### PROBLEM TO WORK ON
Reproduce the passage of the tax garnishment article between "This information is" and "legal collection actions.", inclusive, substituting "tax advisor" for "tax professional".

### TEXT SHOWN
State tax garnishment vs IRS garnishment: differences

Digital Learning Guide Team

Published May 17, 2026 · Last updated May 18, 2026 · 5 min read · Taxes

Written by Digital Learning Guide Team · Reviewed by Darsheel Tiwari, Editor-in-Chief, TheDigitalLife · Editorial standards

Facing a tax garnishment can be frightening and confusing. Your paycheck is being taken by a government agency to satisfy a debt you owe. However, it’s crucial to understand that the process and your options can be very different depending on whether the action is initiated by the Internal Revenue Service (IRS) or by your state revenue department. This article will help you understand the key differences between IRS wage levies and state tax garnishments, what steps lead to this action, and what you can do about it.

This information is general in nature. Rules can change, and your specific situation will determine your best course of action. You should always verify details with the IRS or your state tax agency and consider consulting a qualified tax professional, such as an enrolled agent or tax attorney, especially for matters involving legal collection actions.

Understanding the Legal Foundation

The first major difference lies in the legal authority behind the garnishment. The IRS operates under federal law, specifically the Internal Revenue Code. Its power to levy wages, bank accounts, and other property is broad and has specific federal procedures and protections. A state tax agency operates under its own state statutes and administrative codes. While states often model their tax laws on federal principles, the specific rules, timelines, exemptions, and appeal rights are dictated by state law.

This means the process you face in California will be different from the process in Florida or New York. You must look to your specific state’s laws for guidance. The federal process, while complex, is uniform across the United States.

The Path to Garnishment: Notice and Due Process

Both the IRS and state agencies must follow a legal process before seizing your wages. They cannot simply take your money without notice. However, the steps and timelines differ significantly.

The IRS Wage Levy Process

The IRS process is methodical and provides several opportunities for you to respond before a levy is issued. The key steps generally include:

  1. Assessment and Bill: You file a return with a balance due, or the IRS assesses additional tax after an audit. They send you a bill (a "Notice and Demand for Payment").

### DATA SUPPLIED
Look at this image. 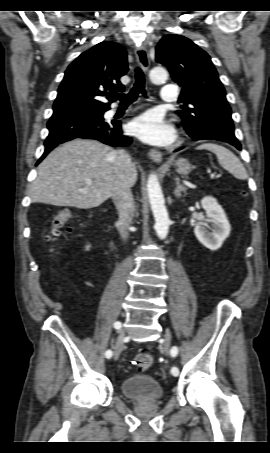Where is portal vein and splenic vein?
Here are the masks:
<instances>
[{"instance_id": "obj_1", "label": "portal vein and splenic vein", "mask_w": 270, "mask_h": 453, "mask_svg": "<svg viewBox=\"0 0 270 453\" xmlns=\"http://www.w3.org/2000/svg\"><path fill=\"white\" fill-rule=\"evenodd\" d=\"M219 176H220V175H216L215 173H212V174H211V177H212V178L219 177ZM86 183H87V184H91V183H92V180L87 179V180H86Z\"/></svg>"}]
</instances>
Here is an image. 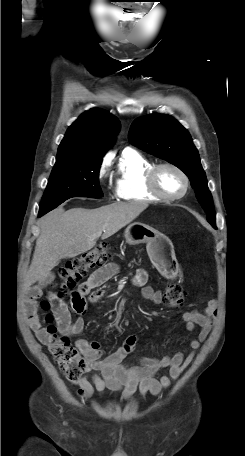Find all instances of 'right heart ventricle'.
I'll list each match as a JSON object with an SVG mask.
<instances>
[{"label": "right heart ventricle", "instance_id": "e07e8e85", "mask_svg": "<svg viewBox=\"0 0 245 456\" xmlns=\"http://www.w3.org/2000/svg\"><path fill=\"white\" fill-rule=\"evenodd\" d=\"M153 163L137 151L126 148L121 153L116 171V193L125 201L153 202L159 199L146 186V173Z\"/></svg>", "mask_w": 245, "mask_h": 456}]
</instances>
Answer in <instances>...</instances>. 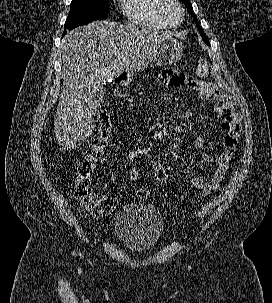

### TASK RESULT
This information is general in nature. Rules can change, and your specific situation will determine your best course of action. You should always verify details with the IRS or your state tax agency and consider consulting a qualified tax advisor, such as an enrolled agent or tax attorney, especially for matters involving legal collection actions.